La Bluette – Art Nouveau
La Bluette: an Art Nouveau house by Guimard
La Bluette is an art nouveau house built in Hermanville in Normandy, France by Art Nouveau architect Hector Guimard.
“Bluette” is a literary term for spark. More often than not, the term also means some sort of minor, witty and unpretentious piece of lirerature. In the above context, where “La Bluette” is the name of the villa, it could just be word play around the colour of this half-timbered Art Nouveau house by Guimard.
It was “built in 1899 at Hermanville sur Mer in Normandy, by […] Guimard on behalf of Prosper Grivellé, a Paris lawyer.lartnouveau.com
A garage with an upstairs bedroom was added later, around 1925. […] The use of pebbles and shells gives the building its seaside character. A monumental fireplace carved with plant motifs is located in the main room.
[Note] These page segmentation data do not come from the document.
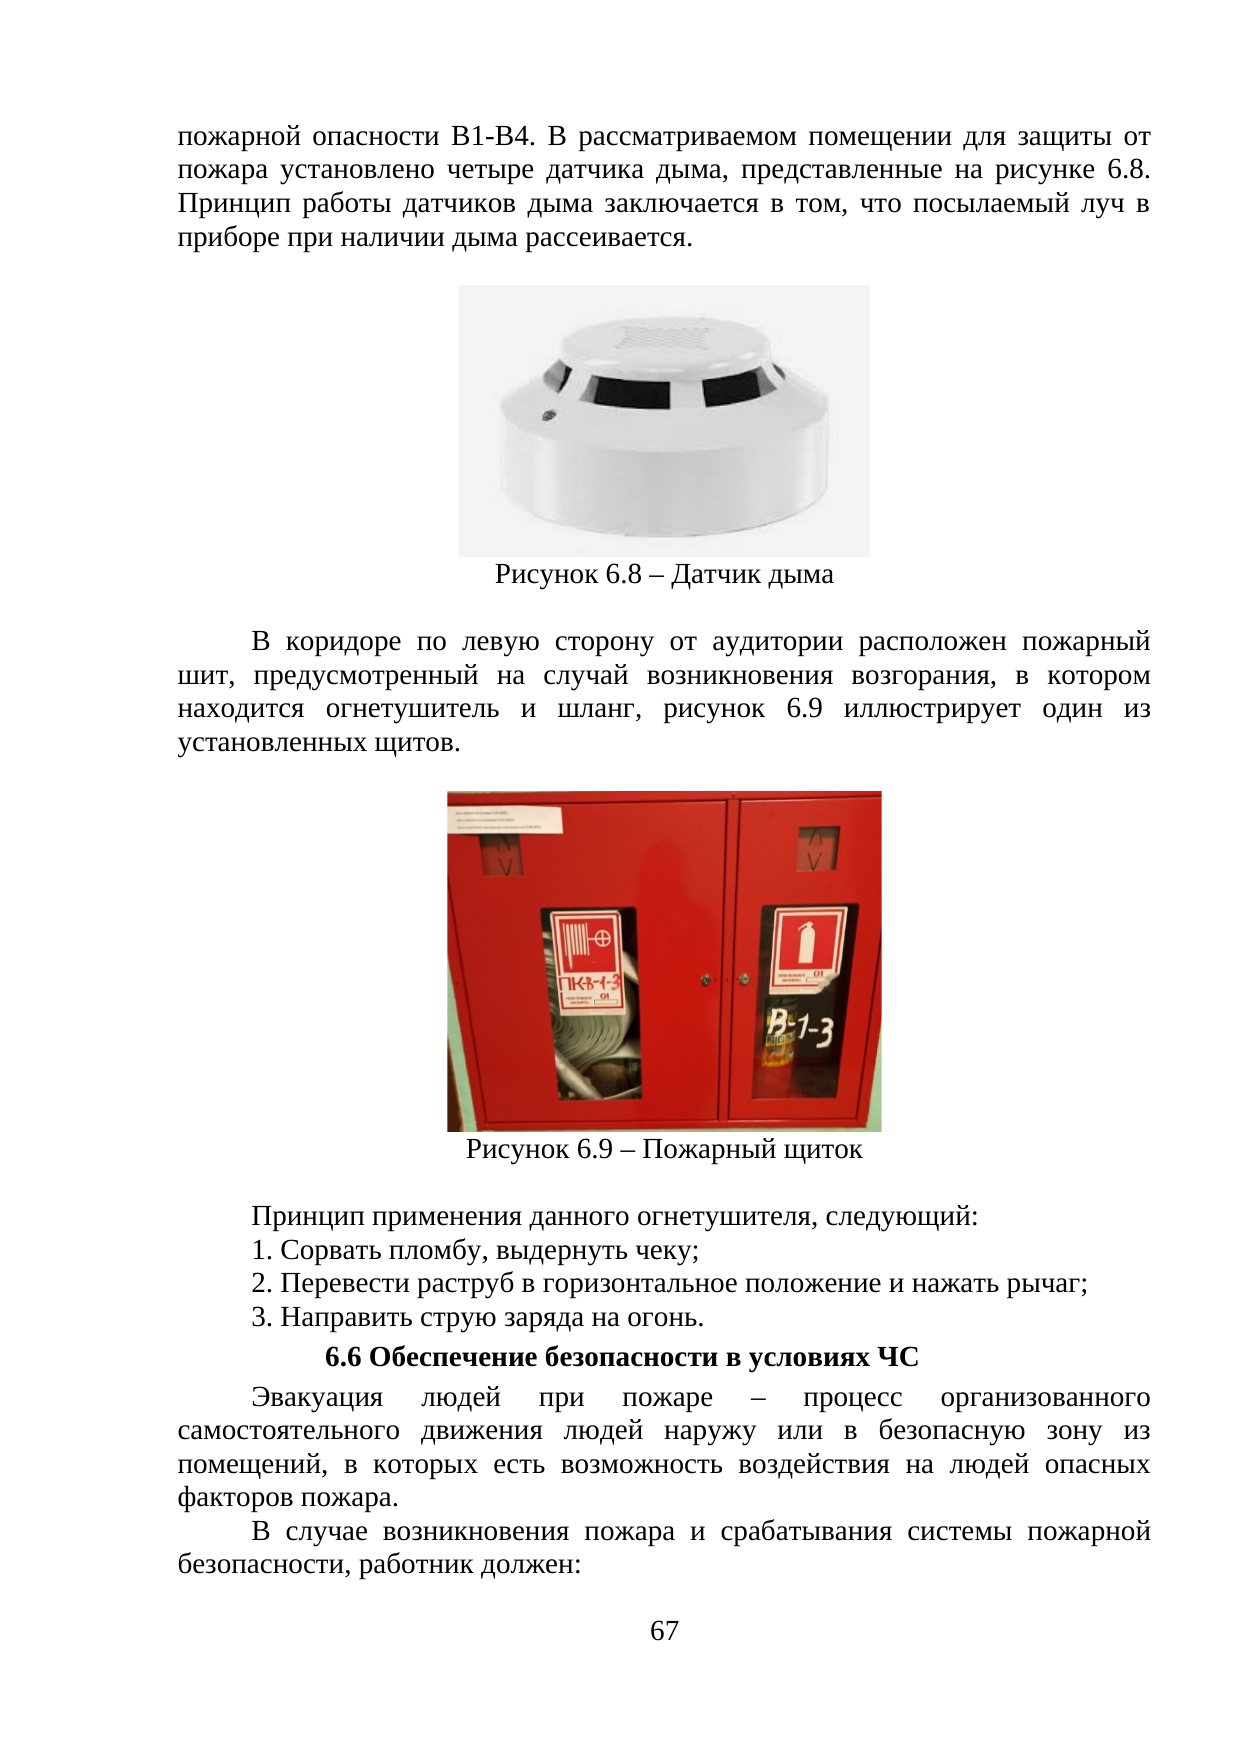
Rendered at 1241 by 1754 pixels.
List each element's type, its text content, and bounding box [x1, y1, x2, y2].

text Эвакуация людей при пожаре – процесс организованного самостоятельного движения людей наружу или в безопасную зону из помещений, в которых есть возможность воздействия на людей опасных факторов пожара. [177, 1379, 1152, 1513]
text В случае возникновения пожара и срабатывания системы пожарной безопасности, работник должен: [177, 1513, 1152, 1580]
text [177, 118, 1152, 252]
text Принцип применения данного огнетушителя, следующий: [177, 1198, 1152, 1232]
picture [447, 791, 882, 1132]
list Перевести раструб в горизонтальное положение и нажать рычаг; [177, 1266, 1152, 1299]
list Сорвать пломбу, выдернуть чеку; [177, 1232, 1152, 1266]
list Направить струю заряда на огонь. [177, 1299, 1152, 1333]
text Рисунок 6.9 – Пожарный щиток [177, 1131, 1152, 1165]
text В коридоре по левую сторону от аудитории расположен пожарный шит, предусмотренный на случай возникновения возгорания, в котором находится огнетушитель и шланг, рисунок 6.9 иллюстрирует один из установленных щитов. [177, 623, 1152, 757]
subtitle Обеспечение безопасности в условиях ЧС [251, 1339, 1152, 1372]
text Рисунок 6.8 – Датчик дыма [177, 556, 1152, 590]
The whole house and its fences were listed on 15 December 2005.
As Fahrenheit magazine has it:
Hector Guimard (1867-1942) was a French architect, the main French representative of Art Nouveau. […] He identified himself with the theories of Viollet-le-duc and travelled to England, Scotland, Holland and Belgium, places that inspired him greatly. Following his visit to Victor Horta’s Hôtel Tassel in Brussels, Guimard was influenced by Art Nouveau and evolved towards a freedom in which he revealed his love of nature. In 1900, he built the Canivet house in Paris, the Maison Coilliot in Lille and the entrances to Parisian metro stations, all with a touch of fantasy in which he used metal arcades with prefabricated decorations.Fahrenheit
Even though I knew Horta’s work and even visited his Hotel Tassel a few years ago (picture per below), I had always thought. that Guimard had been the inspirer of Art Nouveau, because of the prominence of his work in Paris. Yet, I was wrong.
About Art Nouveau and Guimard
Many artists can be considered as the precursors of Art Nouveau including Germany’s Ernst Hackel or England’s members of the pre-raphaelite Brotherhood.
Many of Guimard’s entrances to the Paris metro have been pulled down or moved from one station to the other. Gradually, Art Nouveau was hated by Parisians who dubbed it “Style Nouille” (Nouille could be translated by “naff“). Fortunately, our station in Denfert Rochereau (Paris, 14th district) is still there.